If you turn your nose up at the cost of video gaming in the modern era, with its rising software prices, expensive accessories and exploitative mid-cycle system upgrades, then it's almost certain that you never owned SNK's wallet-busting early '90s console, the Neo Geo.
Launched alongside the likes of the Sega Mega Drive and Super Nintendo, it was quickly dubbed 'The Rolls Royce of gaming systems' by the specialist press of the period – a fitting monicker given the incredible specs and outlandish cost of ownership associated with what was then the most powerful home console available.
SNK – short for Shin Nihon Kikaku Corporation – was one of many Japanese companies that had benefitted from the arcade explosion of the 1980s, but it had grander plans than simply pumping out a series of coin-op hits and licensing them for console conversions.
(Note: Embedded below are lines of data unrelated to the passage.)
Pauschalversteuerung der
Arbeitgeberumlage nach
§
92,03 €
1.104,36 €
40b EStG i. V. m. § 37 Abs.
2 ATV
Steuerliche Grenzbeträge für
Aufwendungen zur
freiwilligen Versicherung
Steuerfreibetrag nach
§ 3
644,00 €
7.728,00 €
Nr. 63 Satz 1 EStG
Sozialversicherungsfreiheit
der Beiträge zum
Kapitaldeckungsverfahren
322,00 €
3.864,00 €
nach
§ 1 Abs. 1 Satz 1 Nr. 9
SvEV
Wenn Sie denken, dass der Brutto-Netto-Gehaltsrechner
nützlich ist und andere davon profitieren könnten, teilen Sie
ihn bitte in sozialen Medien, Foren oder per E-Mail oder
The aim was to conquer both amusement centres and the home market, and to achieve the first of those goals SNK created its own arcade standard, known as MVS, or Multi Video System.
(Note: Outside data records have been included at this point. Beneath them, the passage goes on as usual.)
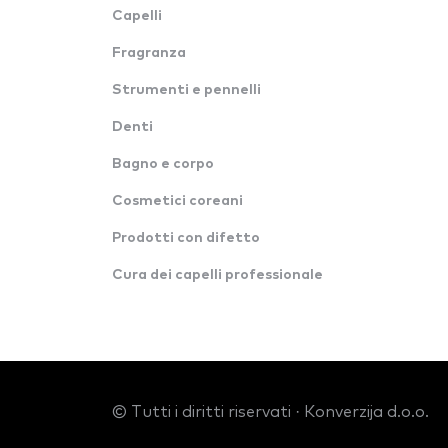
Capelli
Fragranza
Strumenti e pennelli
Denti
Bagno e corpo
Cosmetici coreani
Prodotti con difetto
Cura dei capelli professionale
© Tutti i diritti riservati · Konverzija d.o.o.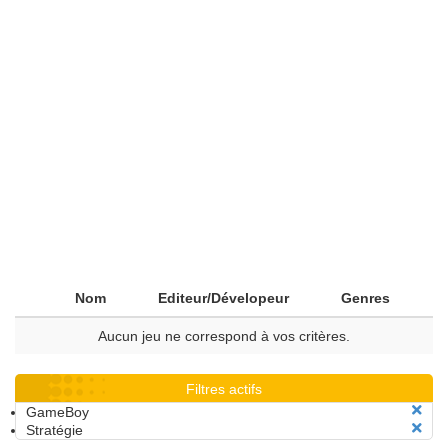
Nom
Editeur/Dévelopeur
Genres
Aucun jeu ne correspond à vos critères.
Filtres actifs
GameBoy
Stratégie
Offering cutting-edge power and robust, easily interchangeable cartridges, MVS quickly found favour with amusement operators who were keen on reducing their reliance on expensive and often fragile arcade boards.
The 'domestic' part of the strategy, meanwhile was the AES – short for Advanced Entertainment System – which was a home console based on the exact same technology. SNK was doing the unthinkable: shrinking down a powerful coin-op cabinet for your living room.
The appeal of this concept was simple. Instead of having to make do with scaled-down domestic ports blighted by missing animation, cut content and weaker presentation, Neo Geo AES owners would benefit from truly perfect ports of the latest and greatest arcade releases.
The games were entirely identical, with each title having coin-op and domestic settings to suit both environments. The key difference was the cartridges themselves; while both standards contained the same code, the connectors were engineered to be incompatible, to prevent naughty arcade operators from buying the cheaper AES variants and using them in their cabinets.
A console for the one percent
Of course, when it comes to the world of Neo Geo the term 'cheaper' is relative. Even though AES editions were priced lower than their MVS equivalents, they still retailed for around £200/$200 a pop, while the console itself cost approximately £450/$650. To put those prices into perspective, back in 1992 the Sega Mega Drive cost £125/$190 with Sonic the Hedgehog, while the SNES retailed for £150/$199.
It goes without saying that from the off the Neo Geo was a niche platform, despite the incredible amount of coverage it received in gaming magazines of the time.
The console's notoriety was enhanced further by the fact that in the arcades, SNK's games – such as Fatal Fury, Art of Fighting and Samurai Shodown – were growing in popularity to the point where they were being ported to other home systems, with mixed results. The Neo Geo was seen as the only way to play these must-have titles, but it was out of the price range of all but the most affluent gamer.